[Data supplied Boundary: Start]
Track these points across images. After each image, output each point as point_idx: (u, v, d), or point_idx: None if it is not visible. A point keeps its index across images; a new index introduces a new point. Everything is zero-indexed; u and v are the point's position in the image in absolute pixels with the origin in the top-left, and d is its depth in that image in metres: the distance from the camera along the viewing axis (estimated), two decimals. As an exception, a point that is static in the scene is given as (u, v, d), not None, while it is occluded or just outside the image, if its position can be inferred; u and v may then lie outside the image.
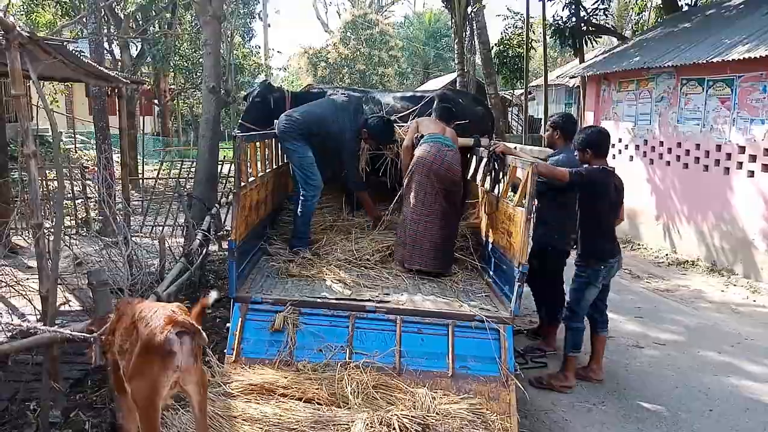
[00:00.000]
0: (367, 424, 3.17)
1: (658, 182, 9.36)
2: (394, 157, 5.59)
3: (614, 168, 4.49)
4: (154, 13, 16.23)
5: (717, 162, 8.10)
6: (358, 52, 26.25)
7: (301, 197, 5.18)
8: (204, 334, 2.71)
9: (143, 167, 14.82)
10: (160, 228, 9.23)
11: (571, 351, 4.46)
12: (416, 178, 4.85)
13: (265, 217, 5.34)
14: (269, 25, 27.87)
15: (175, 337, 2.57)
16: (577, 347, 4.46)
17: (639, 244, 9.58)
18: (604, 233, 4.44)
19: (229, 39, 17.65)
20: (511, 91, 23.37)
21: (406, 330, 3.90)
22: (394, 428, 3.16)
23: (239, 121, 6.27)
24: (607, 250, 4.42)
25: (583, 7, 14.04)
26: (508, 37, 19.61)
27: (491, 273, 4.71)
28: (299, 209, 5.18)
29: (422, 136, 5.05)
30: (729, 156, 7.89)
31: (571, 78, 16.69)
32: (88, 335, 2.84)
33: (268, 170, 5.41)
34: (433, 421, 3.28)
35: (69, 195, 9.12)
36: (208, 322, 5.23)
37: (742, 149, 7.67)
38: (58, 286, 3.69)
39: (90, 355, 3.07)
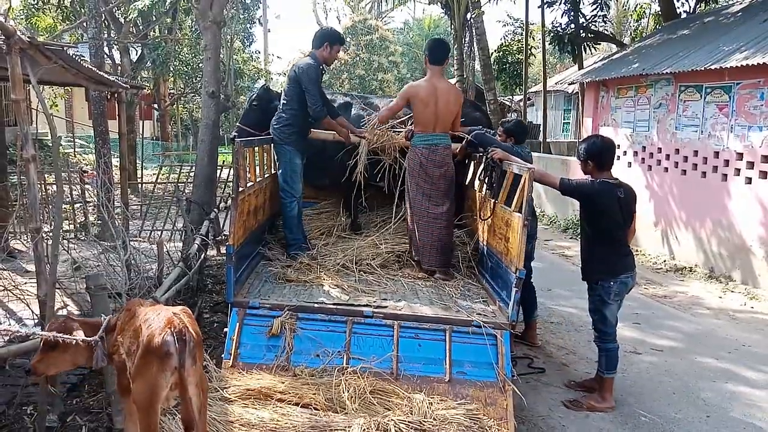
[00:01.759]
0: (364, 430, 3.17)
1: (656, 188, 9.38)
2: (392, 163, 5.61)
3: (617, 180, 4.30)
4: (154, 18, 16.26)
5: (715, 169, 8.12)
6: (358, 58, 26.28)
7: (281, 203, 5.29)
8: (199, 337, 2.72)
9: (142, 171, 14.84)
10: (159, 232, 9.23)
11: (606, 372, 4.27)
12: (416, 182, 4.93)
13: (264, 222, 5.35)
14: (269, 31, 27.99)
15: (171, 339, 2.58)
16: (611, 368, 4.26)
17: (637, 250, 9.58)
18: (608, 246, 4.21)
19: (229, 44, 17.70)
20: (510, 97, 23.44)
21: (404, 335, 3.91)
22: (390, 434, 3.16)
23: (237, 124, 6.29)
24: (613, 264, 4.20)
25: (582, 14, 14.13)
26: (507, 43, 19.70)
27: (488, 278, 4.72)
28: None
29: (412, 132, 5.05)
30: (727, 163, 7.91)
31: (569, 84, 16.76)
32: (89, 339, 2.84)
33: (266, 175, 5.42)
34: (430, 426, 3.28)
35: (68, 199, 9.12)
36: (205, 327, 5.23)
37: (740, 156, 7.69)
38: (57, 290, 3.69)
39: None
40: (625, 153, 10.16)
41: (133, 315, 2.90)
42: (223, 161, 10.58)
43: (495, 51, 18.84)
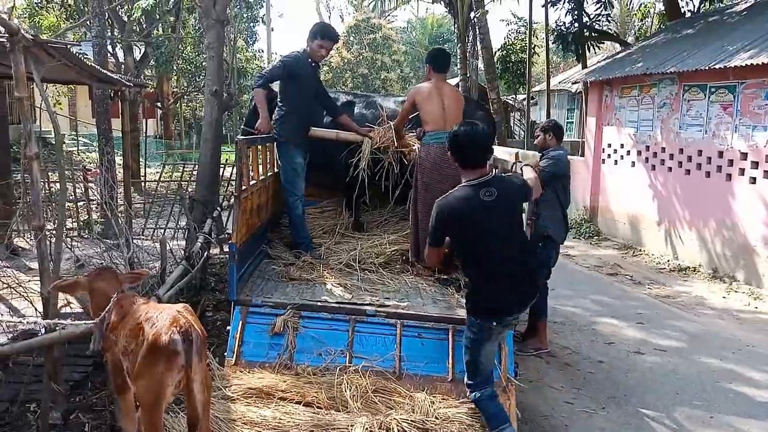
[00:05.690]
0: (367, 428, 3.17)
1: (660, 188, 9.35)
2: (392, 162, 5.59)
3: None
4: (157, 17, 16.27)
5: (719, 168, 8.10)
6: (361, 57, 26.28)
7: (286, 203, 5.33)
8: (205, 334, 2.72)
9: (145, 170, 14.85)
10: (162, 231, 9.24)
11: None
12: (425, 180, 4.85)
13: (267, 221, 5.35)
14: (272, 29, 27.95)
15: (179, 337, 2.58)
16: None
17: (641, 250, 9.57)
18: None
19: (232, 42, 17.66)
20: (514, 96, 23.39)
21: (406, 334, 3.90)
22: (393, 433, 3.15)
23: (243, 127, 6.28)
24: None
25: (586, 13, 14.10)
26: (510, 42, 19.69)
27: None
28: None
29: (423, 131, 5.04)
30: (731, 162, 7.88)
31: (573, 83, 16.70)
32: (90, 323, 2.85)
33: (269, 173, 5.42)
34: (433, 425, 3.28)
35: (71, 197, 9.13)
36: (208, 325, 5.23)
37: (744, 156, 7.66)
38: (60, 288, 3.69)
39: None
[Data supplied Boundary: End]
Action item -> Above are the lines; repeat exactly the ones from the line containing "[00:00.000]" down to the line containing "39: (90, 355, 3.07)", both inclusive.

Written response ->
[00:00.000]
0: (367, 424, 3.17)
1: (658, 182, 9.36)
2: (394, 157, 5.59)
3: (614, 168, 4.49)
4: (154, 13, 16.23)
5: (717, 162, 8.10)
6: (358, 52, 26.25)
7: (301, 197, 5.18)
8: (204, 334, 2.71)
9: (143, 167, 14.82)
10: (160, 228, 9.23)
11: (571, 351, 4.46)
12: (416, 178, 4.85)
13: (265, 217, 5.34)
14: (269, 25, 27.87)
15: (175, 337, 2.57)
16: (577, 347, 4.46)
17: (639, 244, 9.58)
18: (604, 233, 4.44)
19: (229, 39, 17.65)
20: (511, 91, 23.37)
21: (406, 330, 3.90)
22: (394, 428, 3.16)
23: (239, 121, 6.27)
24: (607, 250, 4.42)
25: (583, 7, 14.04)
26: (508, 37, 19.61)
27: (491, 273, 4.71)
28: (299, 209, 5.18)
29: (422, 136, 5.05)
30: (729, 156, 7.89)
31: (571, 78, 16.69)
32: (88, 335, 2.84)
33: (268, 170, 5.41)
34: (433, 421, 3.28)
35: (69, 195, 9.12)
36: (208, 322, 5.23)
37: (742, 149, 7.67)
38: (58, 286, 3.69)
39: (90, 355, 3.07)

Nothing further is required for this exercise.